- AUSGEWÄHLTER TEXTAUSZUG -
══════
Rückseitenfolien haben die wichtige Aufgabe, Solarmodule vor UV-Strahlung, Feuchtigkeit, Diffusion, chemischen Substanzen, mechanischer Beschädigung und Abrasion zu schützen und ihre elektrische Leitfähigkeit zu gewährleisten. Diese Schutzfunktion sollte möglichst lange, zumindest jedoch während der garantierten Lebensdauer, aufrechterhalten bleiben. Damit die Photovoltaik ihrer Aufgabe in einer zukünftigen Energieversorgung gewachsen ist, muss sie möglichst störungsfrei und langlebig sein. Auch unter dem immer dringlicheren Aspekt der Ressourcenknappheit müssen alle Komponenten hochwertig sein, nur so können diese möglichst dauerhaft funktionieren.
══════
- MITGELIEFERTES MATERIAL -

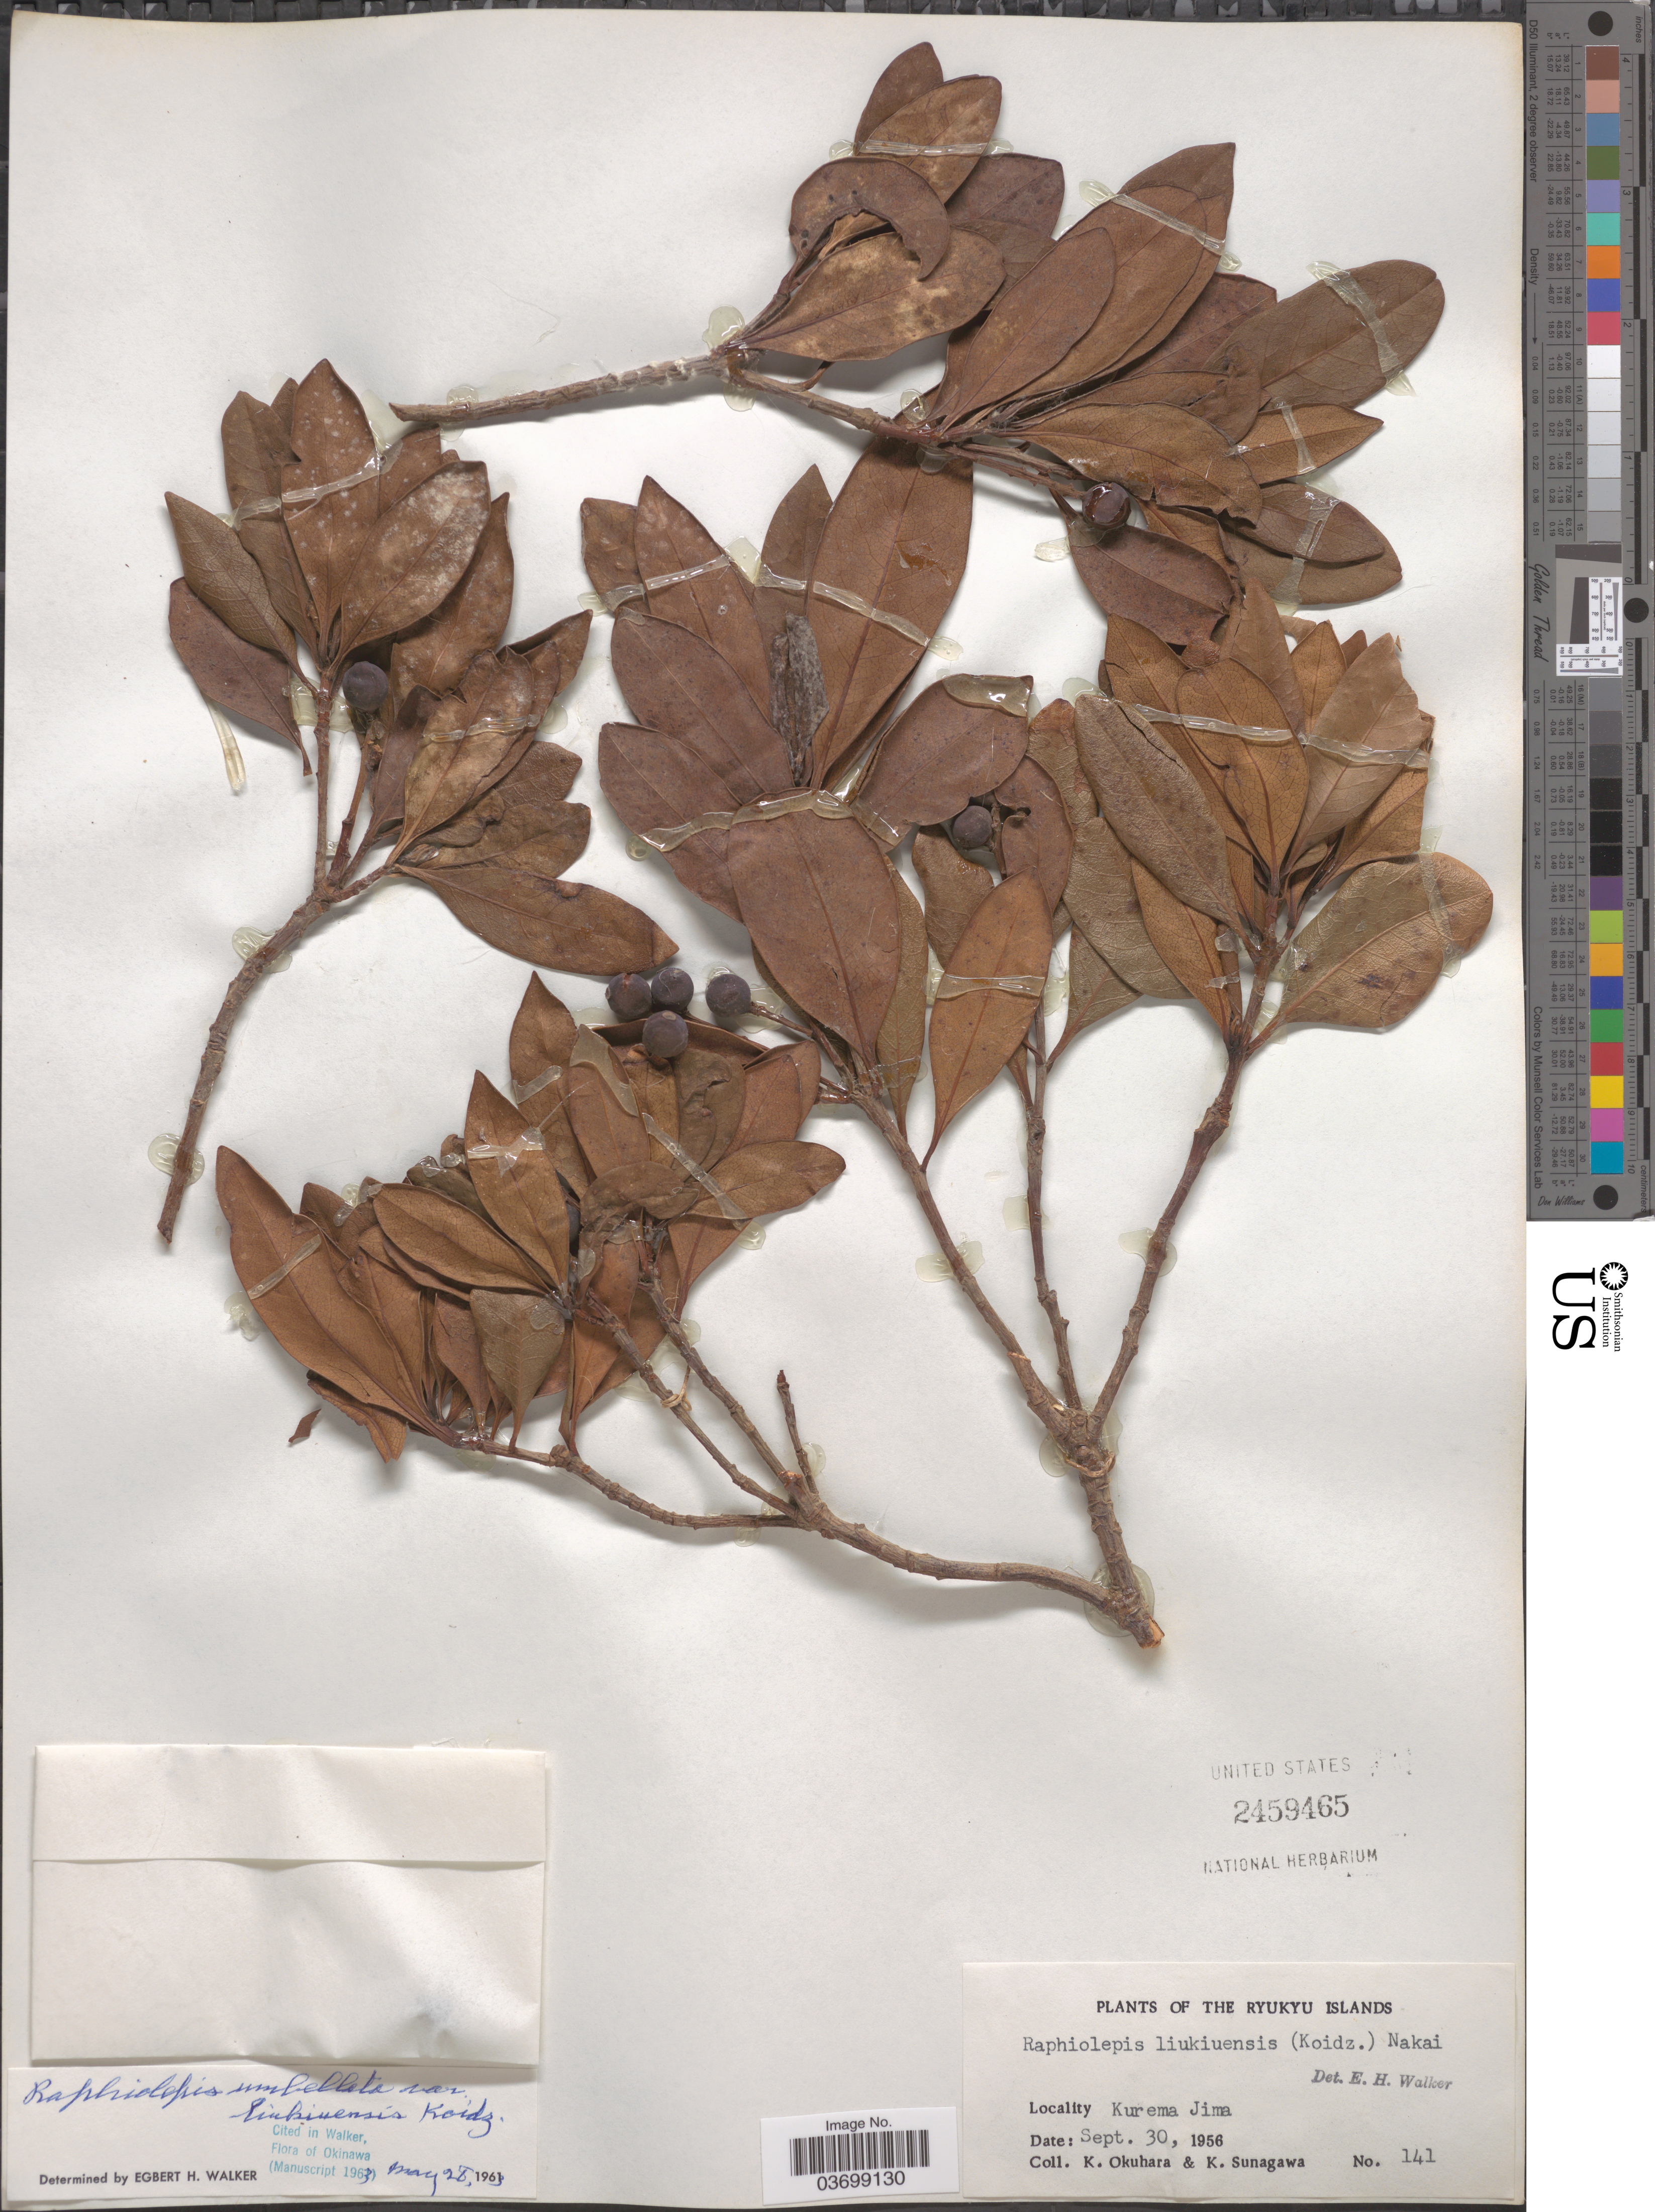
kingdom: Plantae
══════
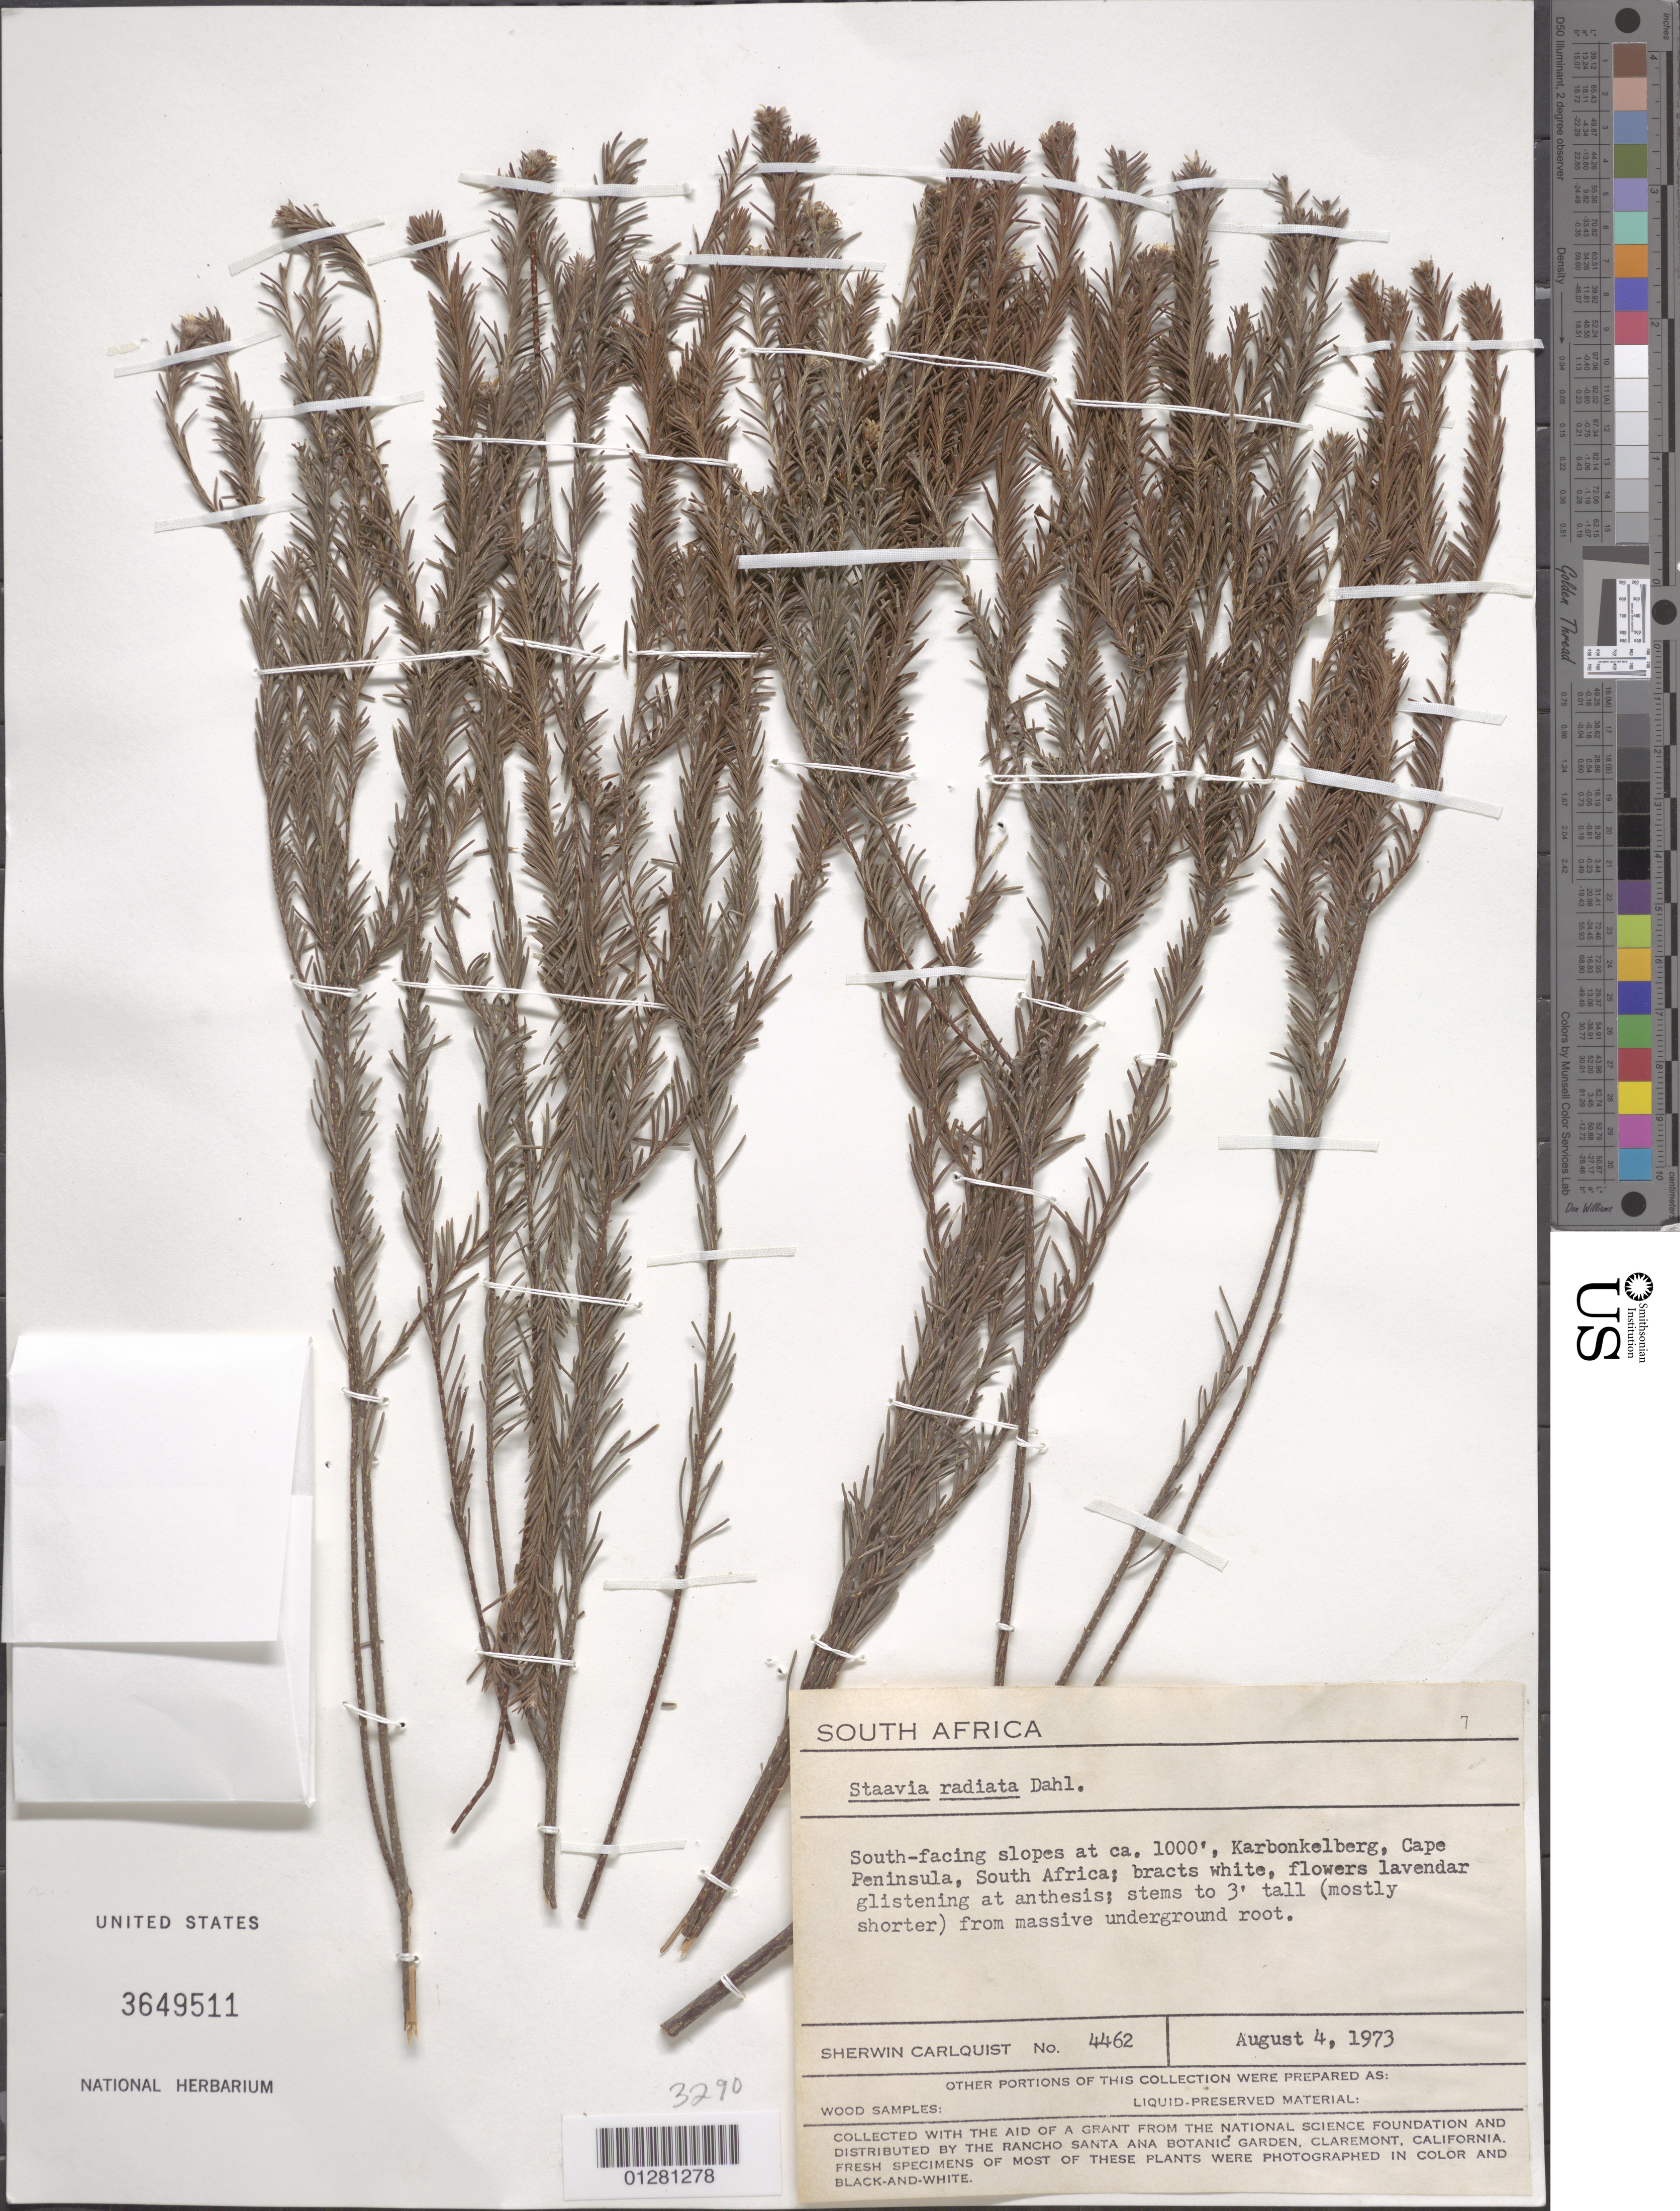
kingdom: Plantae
══════
- AUFGABEN -
A: Schreib aus dem Text über Rückseitenfolien den Abschnitt von „Rückseitenfolien haben die“ bis „möglichst dauerhaft funktionieren.“ genau ab.
B: Fass den Absatz aus dem Text über Rückseitenfolien, der mit „Rückseitenfolien haben die wichtige Aufgabe“ anfängt, als kurze Liste zusammen und behalte dabei die wichtigsten Fakten.

- LÖSUNGEN -
A:
Rückseitenfolien haben die wichtige Aufgabe, Solarmodule vor UV-Strahlung, Feuchtigkeit, Diffusion, chemischen Substanzen, mechanischer Beschädigung und Abrasion zu schützen und ihre elektrische Leitfähigkeit zu gewährleisten. Diese Schutzfunktion sollte möglichst lange, zumindest jedoch während der garantierten Lebensdauer, aufrechterhalten bleiben. Damit die Photovoltaik ihrer Aufgabe in einer zukünftigen Energieversorgung gewachsen ist, muss sie möglichst störungsfrei und langlebig sein. Auch unter dem immer dringlicheren Aspekt der Ressourcenknappheit müssen alle Komponenten hochwertig sein, nur so können diese möglichst dauerhaft funktionieren.

B:
- Rückseitenfolien schützen Solarmodule vor UV-Strahlung, Feuchtigkeit, Diffusion, chemischen Substanzen, mechanischer Beschädigung und Abrasion.
- Sie gewährleisten die elektrische Leitfähigkeit der Module.
- Der Schutz soll möglichst lange halten, mindestens während der garantierten Lebensdauer.
- Damit die Photovoltaik ihre Aufgabe in der künftigen Energieversorgung erfüllen kann, muss sie möglichst störungsfrei und langlebig sein.
- Wegen der zunehmenden Ressourcenknappheit müssen alle Komponenten hochwertig sein. Nur so funktionieren sie möglichst dauerhaft.